Notes on TPC-H

2025-06-17
tpch

TPC-H is a database benchmark. It is maintained by the Transaction Processing Council and the H benchmark is specifically testing the database using business relevant data and questions. The goal of the benchmark is to test how well a database stores and answers business needs.

⇒ https://www.tpc.org/tpch/default5.asp

This seems like a very useful test to do for multivalue and one that I'm surprised doesn't already exist. Though it could be that I just haven't found it yet.

I think the data needs to be first understand and mapped into a multivalue way of thinking as doing it just like how SQL does it would defeat the purpose of using multivalue.

TPC-H - Benchmark Documents

The first thing to do is to request the TPC-H benchmark files from the TPC site. This involves submitting your e-mail and getting a download link.

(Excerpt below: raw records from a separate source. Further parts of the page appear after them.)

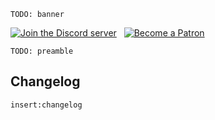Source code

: `TODO: banner`

[![Join the Discord server](https://img.shields.io/discord/1224509771068211292?logo=discord&logoColor=eee&label=Discord&labelColor=464ce5&color=fff&cacheSeconds=43200)](https://discord-invite.musicpresence.app) &nbsp; [![Become a Patron](https://img.shields.io/badge/Become%20a%20Patron-F86653?logo=Patreon)](https://www.patreon.com/musicpresence)

`TODO: preamble`

## Changelog

`insert:changelog`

The zip contains the dbgen tool to generate the data and it contains a PDF with the specification. It has the schema of the tables and it contains the business questions that will be used for the benchmark. They also have sample SQL commands.

Sqlite Benchmark

However before that, I want to get the benchmark running with sqlite as that will give me something to compare to. The end goal is to compare to postgres.

This is the link to a sqlite database that you can download that has the relevant data. This is a the smallest case. To get the larger tests, I would need to run the data generation tool.

⇒ https://github.com/lovasoa/TPCH-sqlite

This link has the queries that need to be run, for the benchmark there is a total of 22 queries to execute.

⇒ https://github.com/CrunchyData/crunchy-bridge-for-analytics-examples

The queries are written for postgres so they need some massaging to work with sqlite.

This link has the answers for each of the queries.

⇒ https://github.com/electrum/tpch-dbgen

I was able to get this all loaded and working pretty easily. The great thing was that I didn't need to generate the test database as I just wanted to get a feel for the data first.

MongoDB Benchmark

There have been some papers that have looked at porting the TPC-H benchmark to mongodb. They had to port the schema to be a document and also wrote programs to run the queries. Mongodb will likely be a better comparison to multivalue as it is more similar. It will be good to get the comparisons in general though.

⇒ https://www.ifi.uzh.ch/dam/jcr:ffffffff-96c1-007c-0000-000010c732ce/VertiefungRutishauser.pdf

Future Plans

The goal is to first get the smallest dataset ported to multivalue and do a test.

The big thing is that this will likely be an apples to oranges comparison as Pick basically requires using BASIC to answer the query as the query language itself is not that powerful.

This is looking to be a useful project as this will also allow us to compare the flavors of pick against each other in addition to comparing against SQL databases and NoSQL databases.

References

An example of getting the TPC-H dataset working in postgres. It has the file sizes of the generated table files and also has timing for postgres.

⇒ https://myfpgablog.blogspot.com/2016/08/tpc-h-queries-on-postgresql.html

Snowflake's document on TPC-H:

⇒ https://docs.snowflake.com/en/user-guide/sample-data-tpch